A man who posted racist messages on a website set up in memory of murdered black teenager Anthony Walker has been jailed for two years and eight months.
Anthony Walker was killed in August 2005
Neil Martin, 30, of Maghull, posted the offensive remarks just days after the 18-year-old student was killed with an ice axe in Huyton, Merseyside.
He pleaded guilty at Liverpool Crown Court to publishing material intended or likely to stir up racial hatred.
The teenager was murdered in McGoldrick Park in Huyton on 29 July 2005.
At an earlier hearing before South Sefton magistrates, Martin was also convicted of 33 counts of making indecent photographs or pseudo-photographs of a child.
At the hearing on Friday he was jailed for a further six months for downloading the indecent images.
Judge Henry Globe QC, the Recorder of Liverpool, told Martin he had "trespassed and intruded on the grief of the Walker family".
"The intention of the website was innocent, honourable and well motivated," he said.
"You accessed that website and you abused its use. You posted highly abusive, insulting and racist messages on the site."
The judge said there were at least six messages posted on the website, but that he did not want to repeat the content.
During police interviews, Martin admitted posting the messages but insisted he was not racist.
Heather Lloyd, defending, said Martin had no history of racist behaviour and that he felt "deeply ashamed".
She said: "He was isolated and living in a fantasy world, spending hours on his computer in his room where his persona could be as he made it, good or bad."
Miss Lloyd said that her client had written a letter of apology to both the court and to the Walker family.
Anthony's mother, Gee Walker, attended the hearing and speaking afterwards described the sentence as "adequate".
But Mrs Walker said she had refused to accept the letter after hearing what he had written on the online book of condolence for her son.
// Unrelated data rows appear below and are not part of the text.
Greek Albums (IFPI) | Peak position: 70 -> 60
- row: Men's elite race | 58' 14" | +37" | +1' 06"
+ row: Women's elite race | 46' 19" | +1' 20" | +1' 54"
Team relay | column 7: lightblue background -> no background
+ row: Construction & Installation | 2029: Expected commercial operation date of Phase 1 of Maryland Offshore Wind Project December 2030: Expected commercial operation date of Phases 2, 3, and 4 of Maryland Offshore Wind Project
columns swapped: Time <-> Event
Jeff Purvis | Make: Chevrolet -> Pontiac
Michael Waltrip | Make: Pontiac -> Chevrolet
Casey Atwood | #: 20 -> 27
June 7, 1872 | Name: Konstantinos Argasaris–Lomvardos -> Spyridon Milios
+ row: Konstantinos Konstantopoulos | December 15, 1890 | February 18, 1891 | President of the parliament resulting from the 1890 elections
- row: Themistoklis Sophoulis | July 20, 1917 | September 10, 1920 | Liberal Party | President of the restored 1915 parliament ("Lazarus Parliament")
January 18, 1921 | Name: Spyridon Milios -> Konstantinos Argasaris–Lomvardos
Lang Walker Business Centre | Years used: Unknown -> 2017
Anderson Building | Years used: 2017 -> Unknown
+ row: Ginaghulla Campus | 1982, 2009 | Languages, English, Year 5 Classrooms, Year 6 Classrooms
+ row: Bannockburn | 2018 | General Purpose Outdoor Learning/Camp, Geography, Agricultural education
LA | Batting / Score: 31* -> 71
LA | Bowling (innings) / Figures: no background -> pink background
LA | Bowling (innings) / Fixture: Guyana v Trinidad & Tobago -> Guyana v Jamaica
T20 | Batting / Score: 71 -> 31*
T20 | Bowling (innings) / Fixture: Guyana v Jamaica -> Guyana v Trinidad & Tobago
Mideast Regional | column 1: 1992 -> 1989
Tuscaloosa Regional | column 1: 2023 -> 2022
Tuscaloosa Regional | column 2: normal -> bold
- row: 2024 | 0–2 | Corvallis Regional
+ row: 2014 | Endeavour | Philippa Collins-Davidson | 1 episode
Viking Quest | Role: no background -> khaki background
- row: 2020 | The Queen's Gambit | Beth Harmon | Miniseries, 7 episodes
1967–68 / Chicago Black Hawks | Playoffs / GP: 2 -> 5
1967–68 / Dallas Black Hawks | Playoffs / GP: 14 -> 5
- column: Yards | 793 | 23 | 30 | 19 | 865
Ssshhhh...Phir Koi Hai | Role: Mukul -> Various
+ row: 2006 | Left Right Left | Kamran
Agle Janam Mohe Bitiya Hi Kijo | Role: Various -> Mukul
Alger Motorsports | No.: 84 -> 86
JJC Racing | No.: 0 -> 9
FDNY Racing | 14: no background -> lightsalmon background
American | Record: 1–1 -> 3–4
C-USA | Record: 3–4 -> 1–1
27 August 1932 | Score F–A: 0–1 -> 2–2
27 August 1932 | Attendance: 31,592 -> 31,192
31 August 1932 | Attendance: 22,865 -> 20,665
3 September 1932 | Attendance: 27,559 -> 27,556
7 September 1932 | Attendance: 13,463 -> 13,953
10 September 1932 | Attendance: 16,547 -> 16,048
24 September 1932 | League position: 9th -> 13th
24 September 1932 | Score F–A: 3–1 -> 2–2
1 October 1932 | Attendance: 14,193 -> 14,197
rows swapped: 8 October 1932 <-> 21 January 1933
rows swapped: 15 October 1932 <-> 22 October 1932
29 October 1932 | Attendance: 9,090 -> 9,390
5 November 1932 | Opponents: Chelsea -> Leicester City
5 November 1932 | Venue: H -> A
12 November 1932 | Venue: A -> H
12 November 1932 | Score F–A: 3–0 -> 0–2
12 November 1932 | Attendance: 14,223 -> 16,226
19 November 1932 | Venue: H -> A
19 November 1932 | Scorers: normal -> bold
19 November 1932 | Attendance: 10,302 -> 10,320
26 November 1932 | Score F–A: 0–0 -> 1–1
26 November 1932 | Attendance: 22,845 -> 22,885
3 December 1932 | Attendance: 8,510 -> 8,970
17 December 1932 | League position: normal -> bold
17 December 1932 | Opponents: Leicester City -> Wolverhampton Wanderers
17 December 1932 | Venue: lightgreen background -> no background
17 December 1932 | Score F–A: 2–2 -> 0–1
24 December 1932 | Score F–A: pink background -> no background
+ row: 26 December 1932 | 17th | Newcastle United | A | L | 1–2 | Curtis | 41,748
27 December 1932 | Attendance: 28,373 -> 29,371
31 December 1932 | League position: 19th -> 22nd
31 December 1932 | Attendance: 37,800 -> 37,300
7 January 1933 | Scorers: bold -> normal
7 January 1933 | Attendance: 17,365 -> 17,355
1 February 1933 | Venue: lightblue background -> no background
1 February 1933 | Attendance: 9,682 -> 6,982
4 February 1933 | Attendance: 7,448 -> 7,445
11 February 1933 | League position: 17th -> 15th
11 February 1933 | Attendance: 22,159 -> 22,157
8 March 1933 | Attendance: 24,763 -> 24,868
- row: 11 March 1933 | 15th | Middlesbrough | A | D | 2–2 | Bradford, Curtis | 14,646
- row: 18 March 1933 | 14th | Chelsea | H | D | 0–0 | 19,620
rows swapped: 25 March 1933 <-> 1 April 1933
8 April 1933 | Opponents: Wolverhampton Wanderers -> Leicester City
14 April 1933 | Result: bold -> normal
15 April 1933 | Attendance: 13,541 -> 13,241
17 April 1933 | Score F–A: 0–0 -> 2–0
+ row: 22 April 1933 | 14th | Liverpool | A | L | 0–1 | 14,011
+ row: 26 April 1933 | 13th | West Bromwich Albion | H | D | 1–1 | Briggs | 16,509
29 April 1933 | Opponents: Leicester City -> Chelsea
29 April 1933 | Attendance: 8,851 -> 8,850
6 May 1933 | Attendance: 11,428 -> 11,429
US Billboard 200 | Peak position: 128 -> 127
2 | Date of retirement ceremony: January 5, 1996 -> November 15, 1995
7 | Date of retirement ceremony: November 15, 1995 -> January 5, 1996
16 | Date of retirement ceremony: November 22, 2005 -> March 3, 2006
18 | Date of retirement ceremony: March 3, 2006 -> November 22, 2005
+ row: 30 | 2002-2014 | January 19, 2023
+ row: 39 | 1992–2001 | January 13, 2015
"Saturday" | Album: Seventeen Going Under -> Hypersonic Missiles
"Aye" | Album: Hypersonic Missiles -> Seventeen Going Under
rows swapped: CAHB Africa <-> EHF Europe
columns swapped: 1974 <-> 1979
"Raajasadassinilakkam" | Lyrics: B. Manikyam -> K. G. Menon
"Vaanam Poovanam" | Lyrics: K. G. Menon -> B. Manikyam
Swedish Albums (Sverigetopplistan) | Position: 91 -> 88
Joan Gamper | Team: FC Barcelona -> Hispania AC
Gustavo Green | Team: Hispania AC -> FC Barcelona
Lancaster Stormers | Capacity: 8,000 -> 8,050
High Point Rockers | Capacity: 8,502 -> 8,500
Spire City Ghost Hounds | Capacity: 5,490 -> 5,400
"It was shocking to think someone could think something so evil and it is good that they are doing something about stopping these type of people," she said.
"Hitler started with an idea, slavery started with an idea, so it is good that this was stopped in time."
Two men, Paul Taylor and his cousin Michael Barton, were convicted in November last year of murdering Anthony Walker.
The pair had ambushed Anthony after shouting racist abuse at him as he waited for a bus with his girlfriend and cousin.
Both were jailed for life and the judge said Taylor would serve at least 23 years and eight months before he would be eligible for parole.